CHAPITRE XIII

18 AOÛT 1889


La grande fête de la Sainte-Hélène. — Le grand yacht Bull-Dog amène le beau monde. — Les Nausicaas normandes. — L’âme du docteur humanitaire. — Le Sphinx-Cottage. — Ronde pastorale à l’ancienne mode sur le pré. — Le Crime de Montmartre et le peintre Marius Michel — Incendie inextinguible et sauve-qui-peut. — Fuite de l’assassin hypothétique. — Loterie amusante. — C’est le coq… — Un lapin à Mme Arnould}. — Somnambule extra-lucide. — Quinze cents curieux autour de la Guillette.


Étretat, 17 août 1889. — Des peintres installés dans le petit chemin près de la cuisine finissent un tableau représentant le Crime de Montmartre ; mon maître les admire et rit de bon cœur ; puis, s’adressant à moi, il me demande :

« Eh bien, François, tout est-il prêt pour demain ? Avez-vous tout ce qu’il faut, des tonneaux, des planches, des blouses, des chapeaux, poules, lapins, poste de somnambule, les bidons de pétrole et la prison, les tuyaux d’arrosage, les lances, et les deux pompes en bon état ? Le tableau décoratif et sensationnel va être terminé. Demain, vous direz à Eugénie d’aller chez Vimont prendre du sang le plus chaud possible. Les costumes de pompiers sont arrivés et j’ai vu la somnambule, elle est très réussie. Pour les gâteaux, vous êtes bien entendu avec Mme Lecœur ? »


18 août. — C’est jour de la Sainte-Hélène. Les marins d’Étretat et les baigneurs qui faisaient leur promenade quotidienne sur cette plage restèrent les yeux écarquillés en apercevant un superbe yacht à vapeur, le Bull-Dog, aux couleurs françaises à son grand mât et celles du Club de France à l’arrière.

Des chaloupes furent mises à l’eau pour conduire à terre tout le beau monde qui était à bord. Sous un soleil très doux, par une mer calme, ces barques blanches glissent lentement, avec grâce, à la cadence de leurs rameurs, sur cette nappe verte au fond d’émeraude comme on ne la voit qu’à Étretat. Les petits bateaux chargés de dames aux robes claires, aux chapeaux tout garnis de fleurs, avec des ombrelles de nuances plus jolies les unes que les autres, semblent des jardins flottants, lorsqu’ils s’approchent de terre.

Les pêcheurs et les maîtres baigneurs, gens aimables, vont au-devant pour faciliter le débarquement. Une fois sur les galets, ces dames se rajustent, secouent leurs robes. Tout à coup, elles aperçoivent, non loin d’elles, une file de bonnets blancs qui faisaient des mouvements de va-et-vient continus. Elles s’approchent et ne sont pas peu surprises de voir sur la plage des femmes occupées à laver du linge dans une source qui descend à la mer au milieu de gros cailloux. Un petit âne, attelé à une charrette, est là, au milieu des paquets de linge mouillé. Une de ces dames lui frotte le dos, de son ombrelle ; elle voudrait le caresser, ce vaillant animal qui est seul de son espèce dans le pays. Mais elle ne peut l’approcher à cause des monticules de linge qui l’entourent et elle s’éloigne à regret. Cet ânon avait été offert aux laveuses par un docteur humanitaire, pris de pitié, en voyant le mal qu’avaient ces pauvres femmes à monter sur leur dos, jusqu’au haut des falaises, qui leur servent de séchoirs, les gros paquets de linge mouillé.

» **Consignes des tâches**:
[A] Répondez aux questions suivantes d'après le texte fourni.
(i) Quel est le nom du yacht à vapeur qui apparaît devant la plage le jour de la Sainte-Hélène ?
(ii) Chez qui Eugénie doit-elle aller prendre du sang ?
(iii) Qui avait offert l'ânon aux laveuses ?
[B] Relevez toutes les lignes des entrées contenant la chaîne « real », en tenant compte de la casse.

» **Entrées issues d'un ensemble de questions spatiales**:
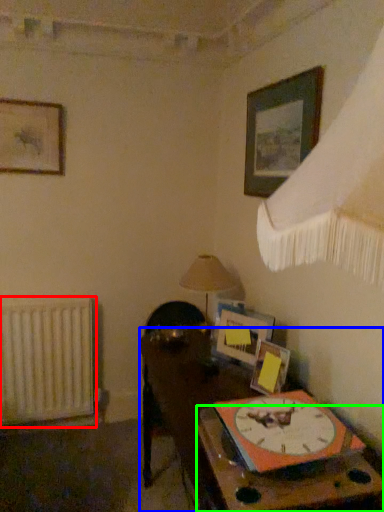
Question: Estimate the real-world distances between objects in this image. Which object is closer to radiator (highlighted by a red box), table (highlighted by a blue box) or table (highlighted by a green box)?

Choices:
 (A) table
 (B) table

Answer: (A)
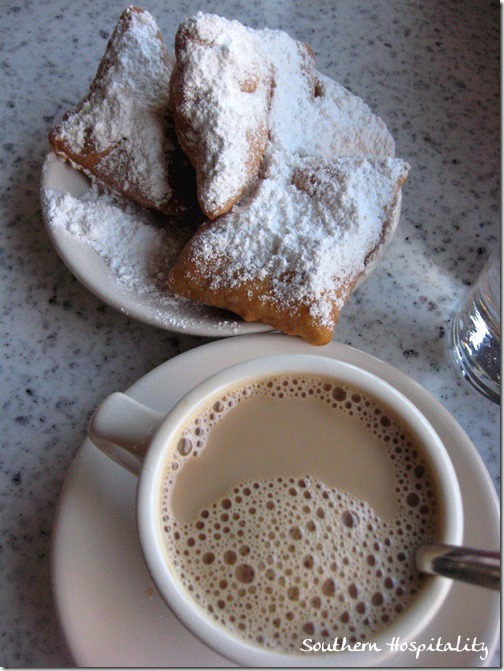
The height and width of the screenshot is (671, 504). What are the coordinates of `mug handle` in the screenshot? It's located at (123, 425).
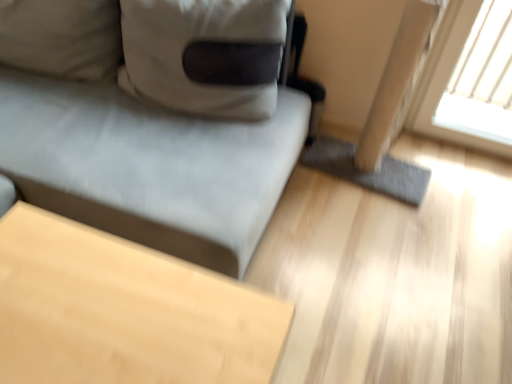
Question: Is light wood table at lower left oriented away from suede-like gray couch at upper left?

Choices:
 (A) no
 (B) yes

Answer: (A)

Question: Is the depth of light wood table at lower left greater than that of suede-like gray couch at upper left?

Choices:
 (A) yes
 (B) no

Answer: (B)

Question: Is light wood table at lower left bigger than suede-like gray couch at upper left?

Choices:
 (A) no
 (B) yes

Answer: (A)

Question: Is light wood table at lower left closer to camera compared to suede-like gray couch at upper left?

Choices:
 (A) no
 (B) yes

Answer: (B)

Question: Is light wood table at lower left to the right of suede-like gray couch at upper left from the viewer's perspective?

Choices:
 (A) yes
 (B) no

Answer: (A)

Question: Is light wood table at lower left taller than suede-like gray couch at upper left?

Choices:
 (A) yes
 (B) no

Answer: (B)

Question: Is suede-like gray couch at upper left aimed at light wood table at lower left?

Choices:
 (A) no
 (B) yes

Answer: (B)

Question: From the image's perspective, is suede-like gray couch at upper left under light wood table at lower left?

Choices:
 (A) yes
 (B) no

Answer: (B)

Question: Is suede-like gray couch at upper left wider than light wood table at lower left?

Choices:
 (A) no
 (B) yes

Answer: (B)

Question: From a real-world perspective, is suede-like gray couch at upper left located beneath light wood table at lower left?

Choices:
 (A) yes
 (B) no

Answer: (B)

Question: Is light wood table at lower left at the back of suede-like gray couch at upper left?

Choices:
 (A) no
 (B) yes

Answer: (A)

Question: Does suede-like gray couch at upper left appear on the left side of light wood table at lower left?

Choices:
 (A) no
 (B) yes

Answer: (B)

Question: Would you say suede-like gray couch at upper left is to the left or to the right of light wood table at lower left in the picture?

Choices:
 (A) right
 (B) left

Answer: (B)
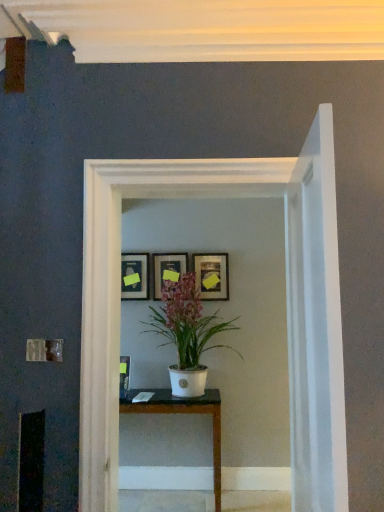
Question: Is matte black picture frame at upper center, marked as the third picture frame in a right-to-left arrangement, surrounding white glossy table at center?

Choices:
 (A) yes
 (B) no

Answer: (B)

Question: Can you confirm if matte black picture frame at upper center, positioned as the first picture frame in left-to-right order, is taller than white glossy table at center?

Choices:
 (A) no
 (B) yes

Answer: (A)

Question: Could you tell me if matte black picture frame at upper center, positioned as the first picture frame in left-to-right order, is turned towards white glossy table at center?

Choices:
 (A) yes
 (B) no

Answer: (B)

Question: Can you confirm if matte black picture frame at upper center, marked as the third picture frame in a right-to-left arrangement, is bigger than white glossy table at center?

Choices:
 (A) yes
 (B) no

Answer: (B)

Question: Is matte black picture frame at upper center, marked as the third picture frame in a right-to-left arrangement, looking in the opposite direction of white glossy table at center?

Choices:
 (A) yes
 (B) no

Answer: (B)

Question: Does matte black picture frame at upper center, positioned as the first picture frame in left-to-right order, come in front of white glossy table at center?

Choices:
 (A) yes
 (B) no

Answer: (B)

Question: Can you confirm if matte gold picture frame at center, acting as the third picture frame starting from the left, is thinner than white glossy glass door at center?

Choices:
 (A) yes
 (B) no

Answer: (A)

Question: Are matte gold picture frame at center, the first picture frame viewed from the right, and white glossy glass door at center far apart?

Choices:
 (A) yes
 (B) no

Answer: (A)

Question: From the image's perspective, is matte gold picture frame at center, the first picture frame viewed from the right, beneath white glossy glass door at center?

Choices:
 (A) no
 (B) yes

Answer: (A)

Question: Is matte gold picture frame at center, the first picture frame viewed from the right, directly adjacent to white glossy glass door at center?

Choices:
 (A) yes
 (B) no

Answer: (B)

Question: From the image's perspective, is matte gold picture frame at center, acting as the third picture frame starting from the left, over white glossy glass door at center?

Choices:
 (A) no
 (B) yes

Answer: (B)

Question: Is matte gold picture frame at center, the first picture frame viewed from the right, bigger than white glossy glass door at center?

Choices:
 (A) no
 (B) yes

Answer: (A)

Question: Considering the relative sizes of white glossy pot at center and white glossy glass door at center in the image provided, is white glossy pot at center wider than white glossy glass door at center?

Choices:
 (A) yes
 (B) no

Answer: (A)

» **Réponses par tâche**:
[A]
(i) Le Bull-Dog.
(ii) Chez Vimont.
(iii) Un docteur humanitaire.

[B]
Question: Estimate the real-world distances between objects in this image. Which object is closer to radiator (highlighted by a red box), table (highlighted by a blue box) or table (highlighted by a green box)?
Question: From a real-world perspective, is suede-like gray couch at upper left located beneath light wood table at lower left?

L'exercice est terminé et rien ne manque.